The lessons I’ve learned when building a Smiling Bot: an embedded CNN model for the deep learning for Visual Recognition course at Stanford.

There was this woman I really liked, and I needed to show off in some way. How do you impress a girl? Of course you show her your machine learning projects (gotta rock what you have 🤷). I no longer have the Muni Sign on my wall though–that’s been a reliable magnet for ladies–so I showed her my Smiling Robot.
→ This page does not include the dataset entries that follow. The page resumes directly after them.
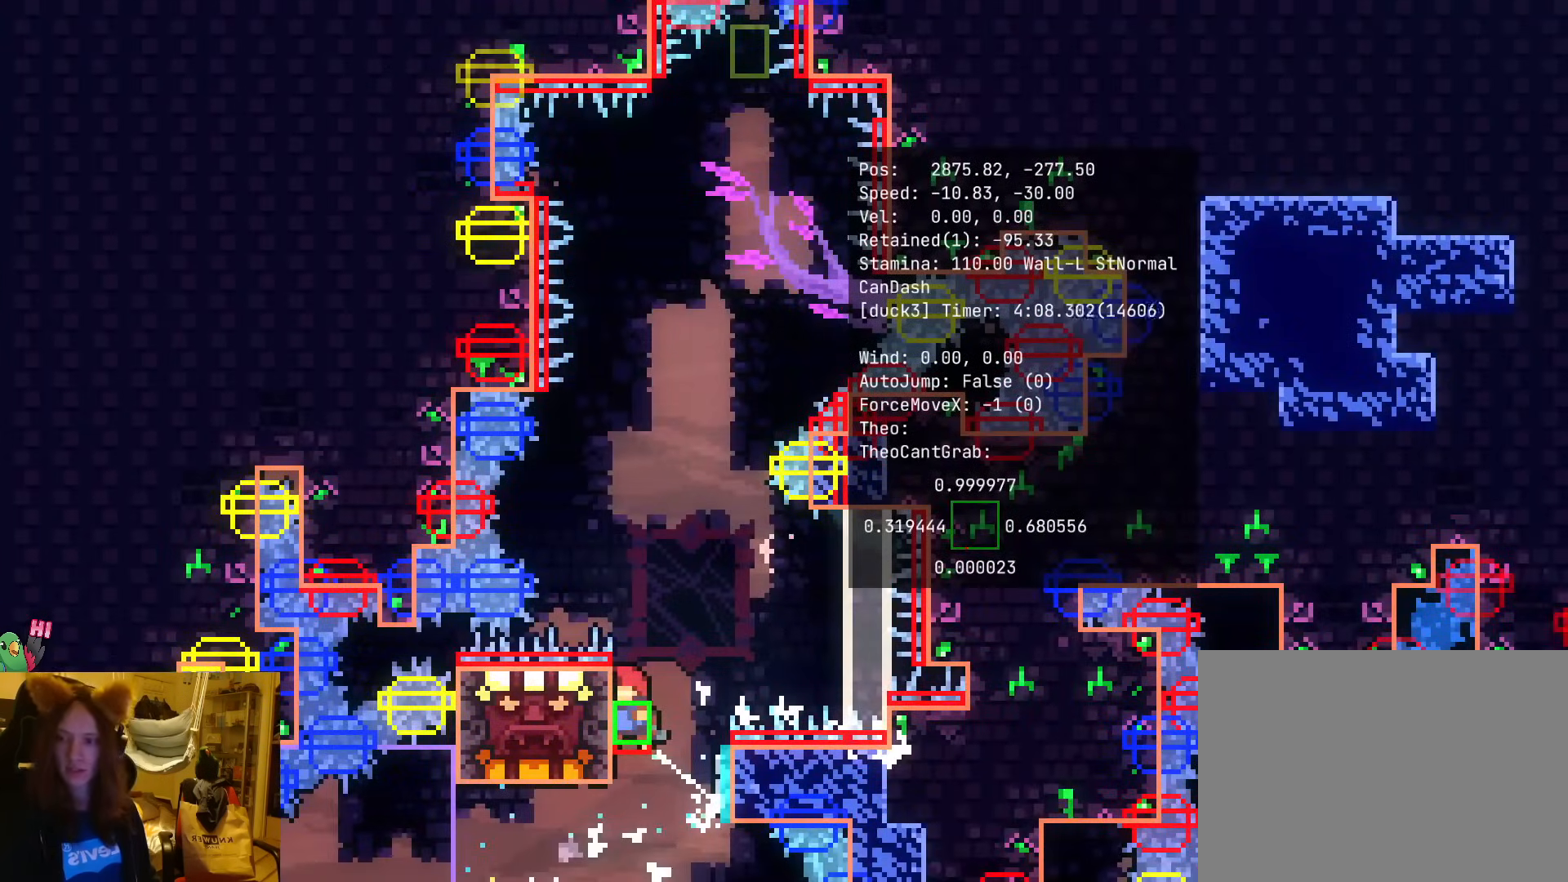
{"dt_ms": 500, "buttons": ["R1"], "left_stick": "center", "events": []}
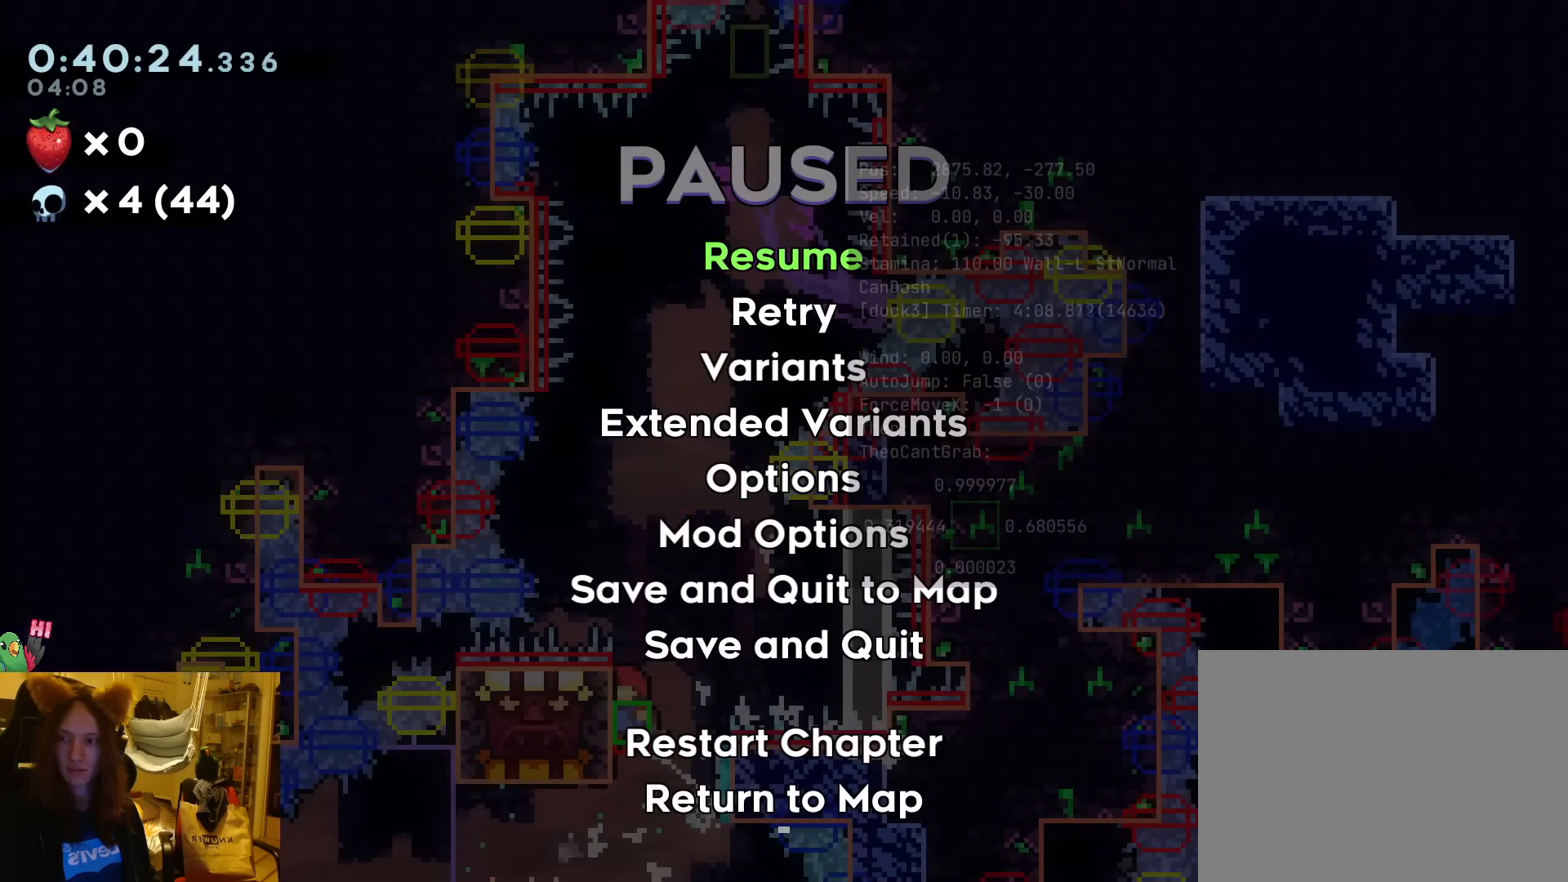
{"dt_ms": 500, "buttons": ["R1"], "left_stick": "center", "events": []}
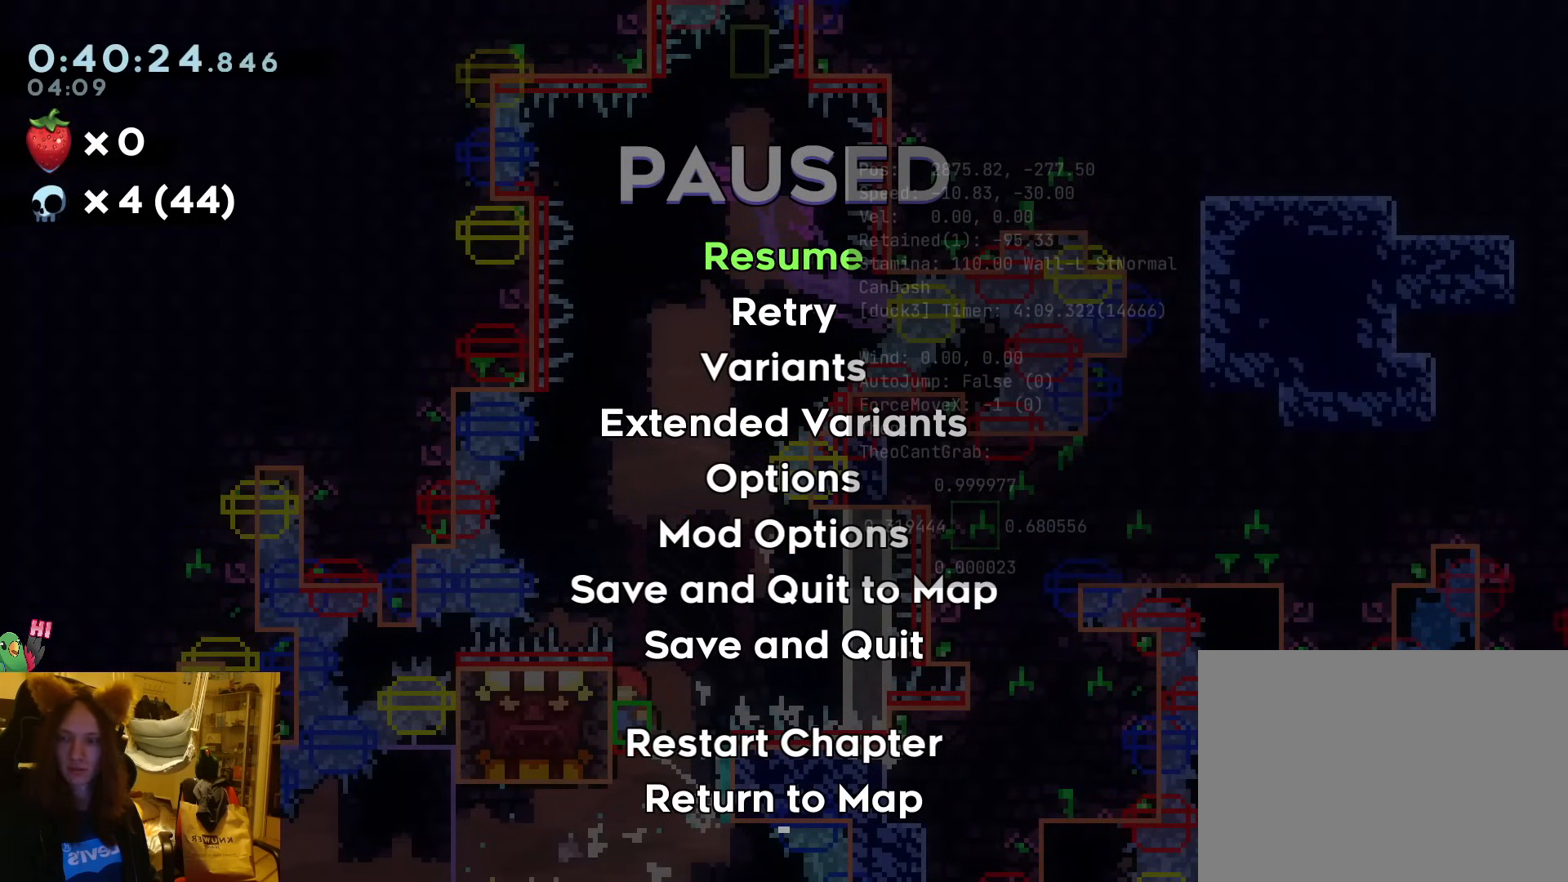
{"dt_ms": 500, "buttons": ["R1"], "left_stick": "center", "events": []}
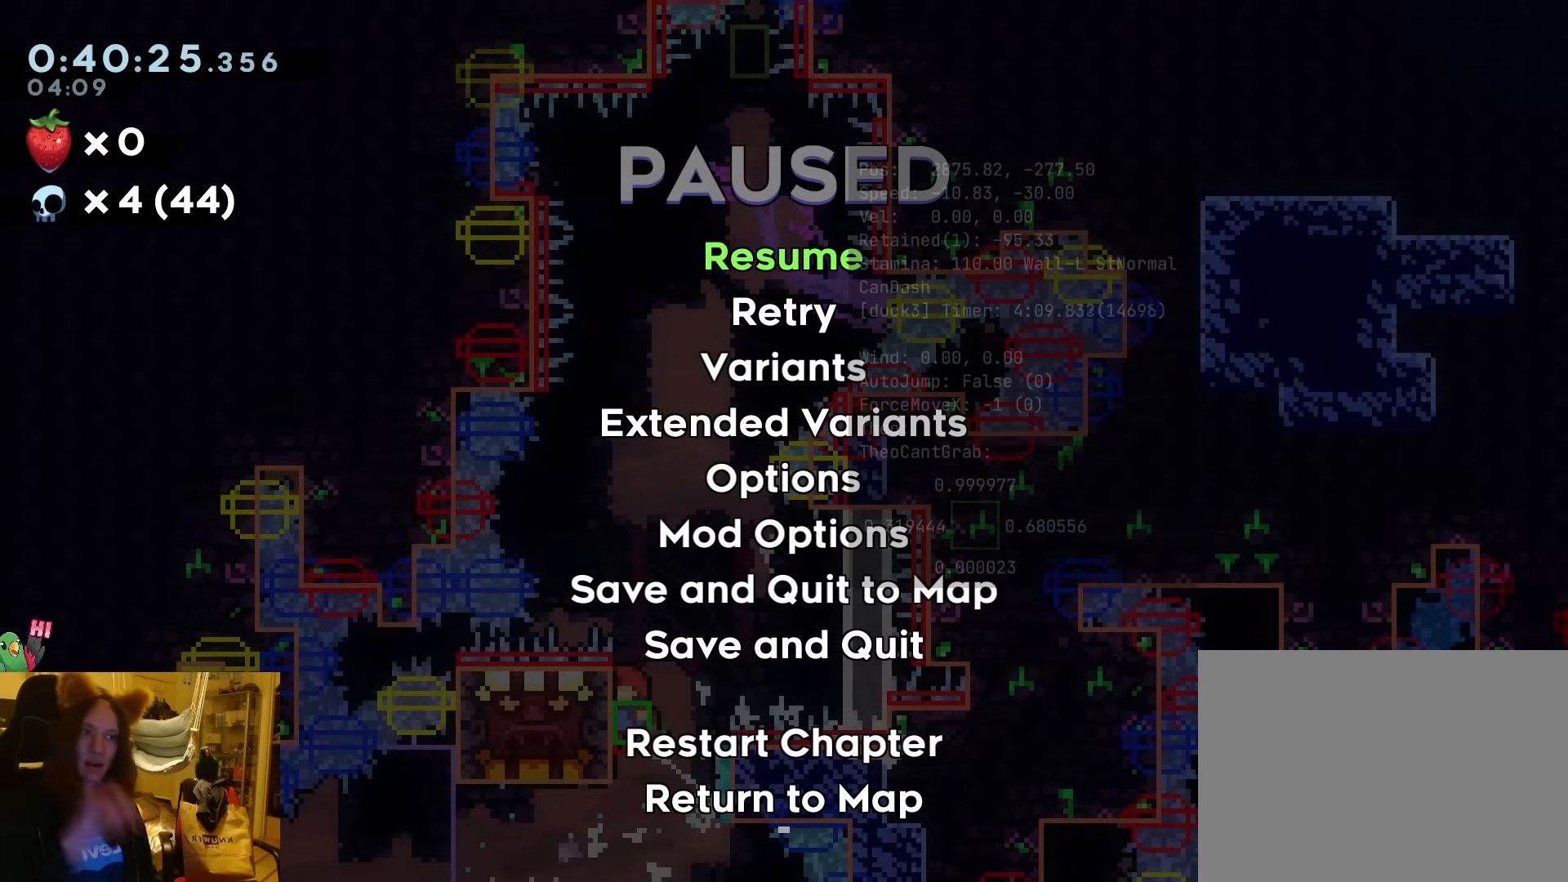
{"dt_ms": 500, "buttons": ["R1"], "left_stick": "center", "events": []}
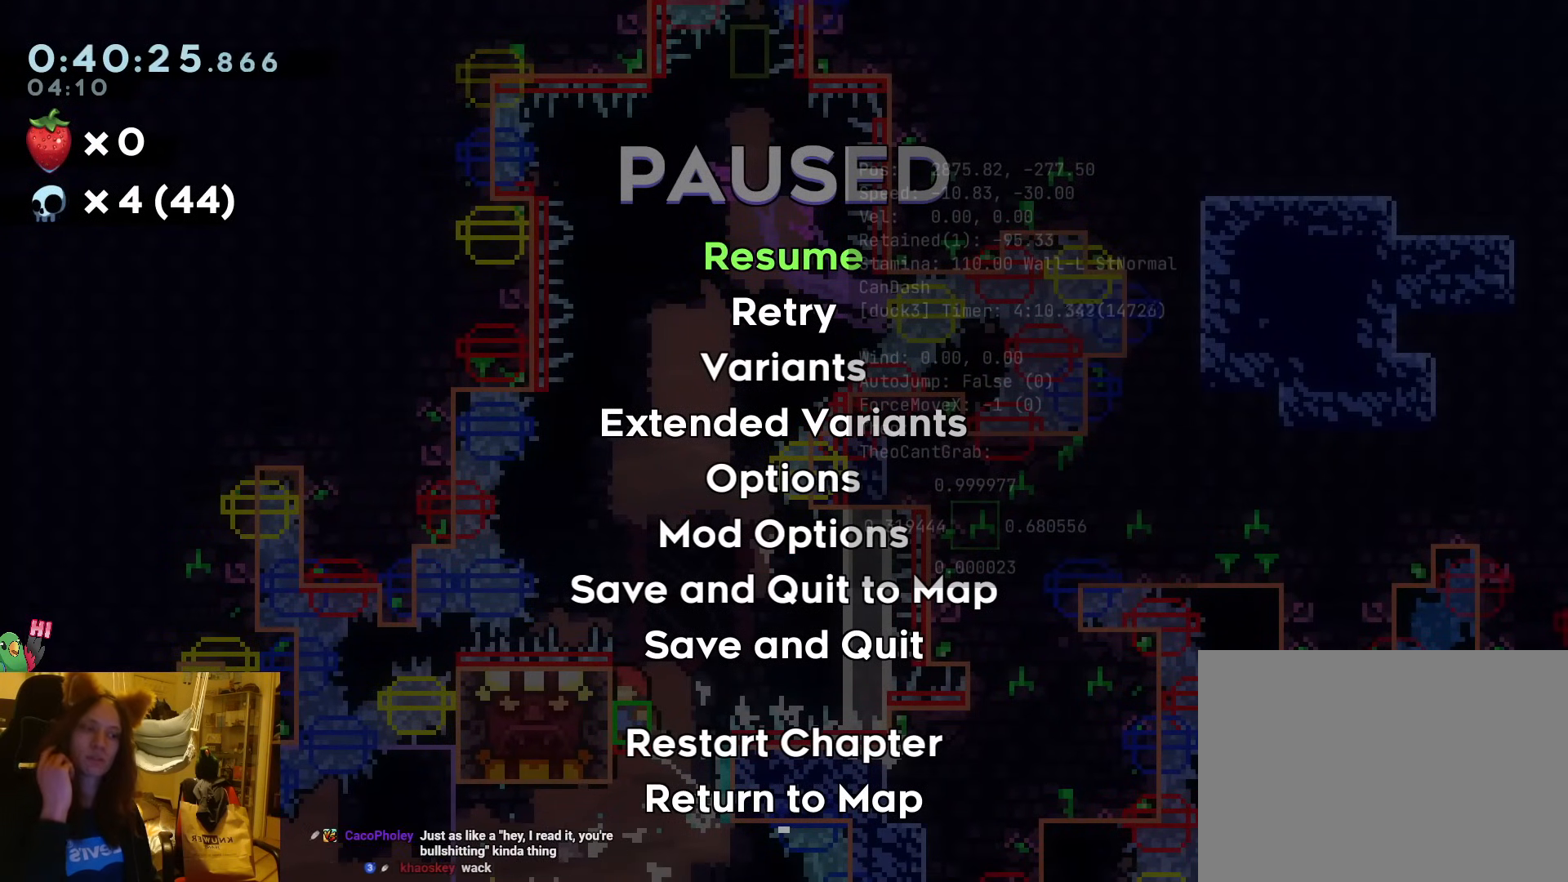
{"dt_ms": 500, "buttons": ["R1"], "left_stick": "center", "events": []}
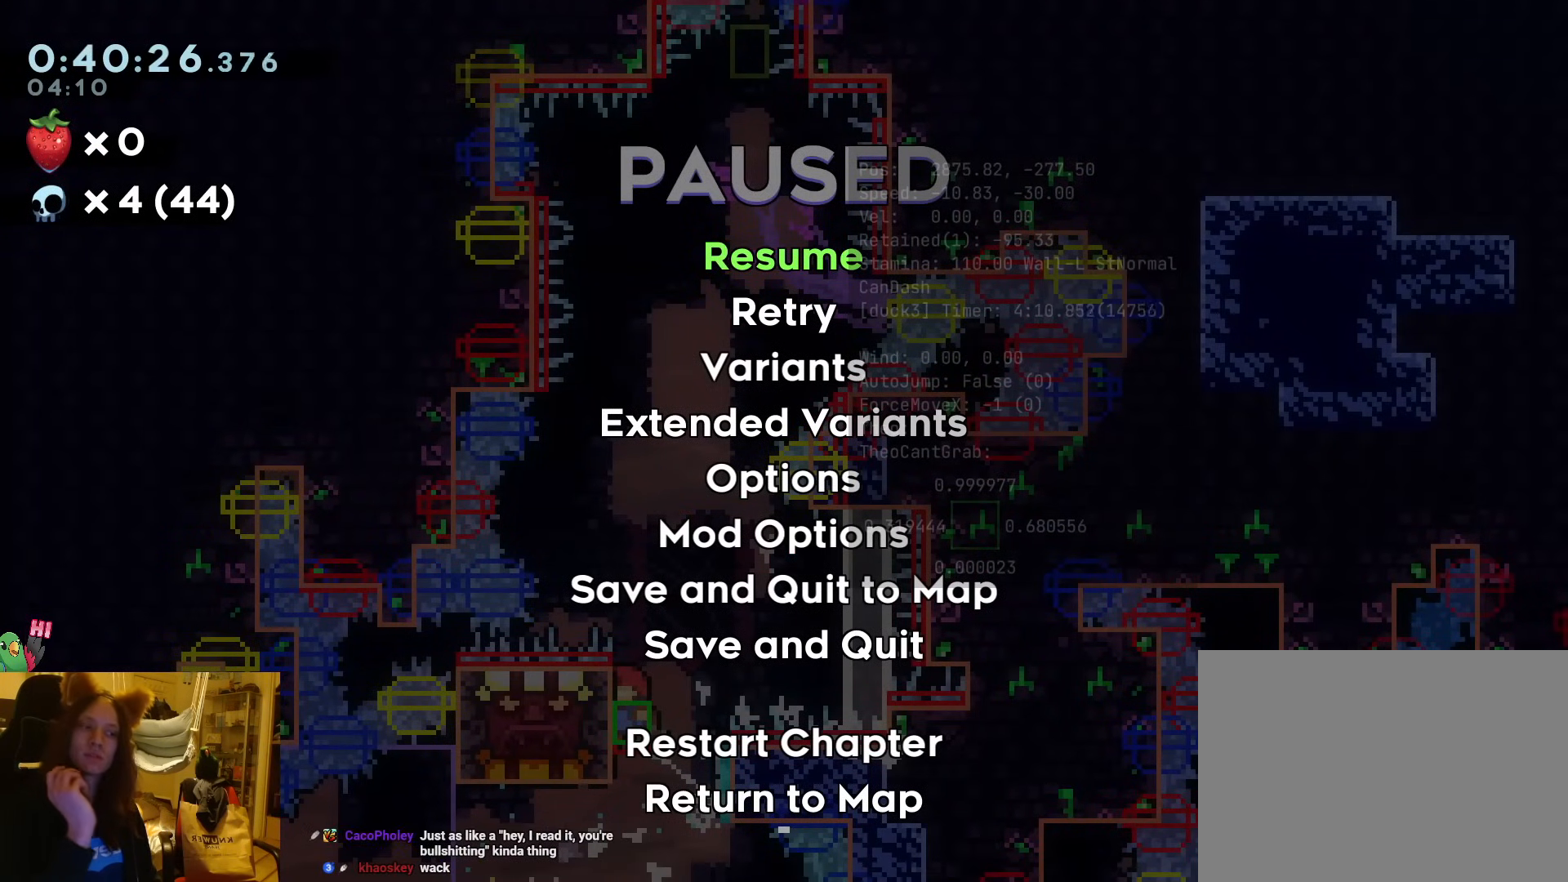
{"dt_ms": 500, "buttons": ["R1"], "left_stick": "center", "events": []}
She was impressed…not. Here are her exact words after she saw my Raspberry Pi correctly read a smile off of my face:

That’s nice… It’s slow though.

What?! Two months of hard work on top of ~10 years of CS education, several sleepless nights, modern groundbreaking research packed into a Raspberry Pi, a poster with Arnie, and all I got was…

It’s slow.

Yeah, sorry girl (not sorry)! I’ve only built a very optimized CNN using neural architecture search, but the non-neural Viola-Jones boosting-based face detector I’ve downloaded from the internet without looking and haphazardly slapped on in Lesson II wasn’t that optimized. It only takes three more seconds to give the result (totaling five seconds), and that’s on an ARMv5 chip. ARM vee five! Isn’t that awesome??

It’s slow.

In the heat of the moment, her response hurt my ego so much that I even starter to explain what was going on. But I quickly shut up. Maybe I shouldn’t be that defensive. Not only was I missing on an opportunity to better myself, it’s just not attractive for a guy to be defensive. Acting manly seemed more important at the time so I swiftly moved on to other subjects, but her words stuck with me:

It’s slow.

Gotta admit, she’s right. Despite all the hard work I put into the Bot, it is a tad slow. I have excuses but it doesn’t matter: that’s a valuable lesson to learn.

Customers do not care that your machine learning project was hard!

Of course they don’t care. People are surrounded with technology that, in the words of Arthur C. Clarke, looks “indistinguishable from magic”.

Yes, most have no idea how to backpropagate gradients, but then they talk to (talk to!) their Google Home, and it knows what they’re looking for before they even say it.

They can’t explain why residual connections are a good idea for deep convolutional encoder-decoder architectures (to be honest, nobody can explain that; it just works, okay?) But they open Snapchat, and the filter swaps their face with their bff within a millisecond.

They can’t appreciate that simple linear models can do wonders when thousands of features are thrown at them. But then they open Facebook, and it shows them stuff they don’t like, but they still open it again and again… Well, that one doesn’t sound as magical–but the picture they snapped with their phone looks better than an amateur photographer’s attempts at art shot on a DSLR.

Then they open your product, and…

It’s slow.

They’re right. Don’t ship crap.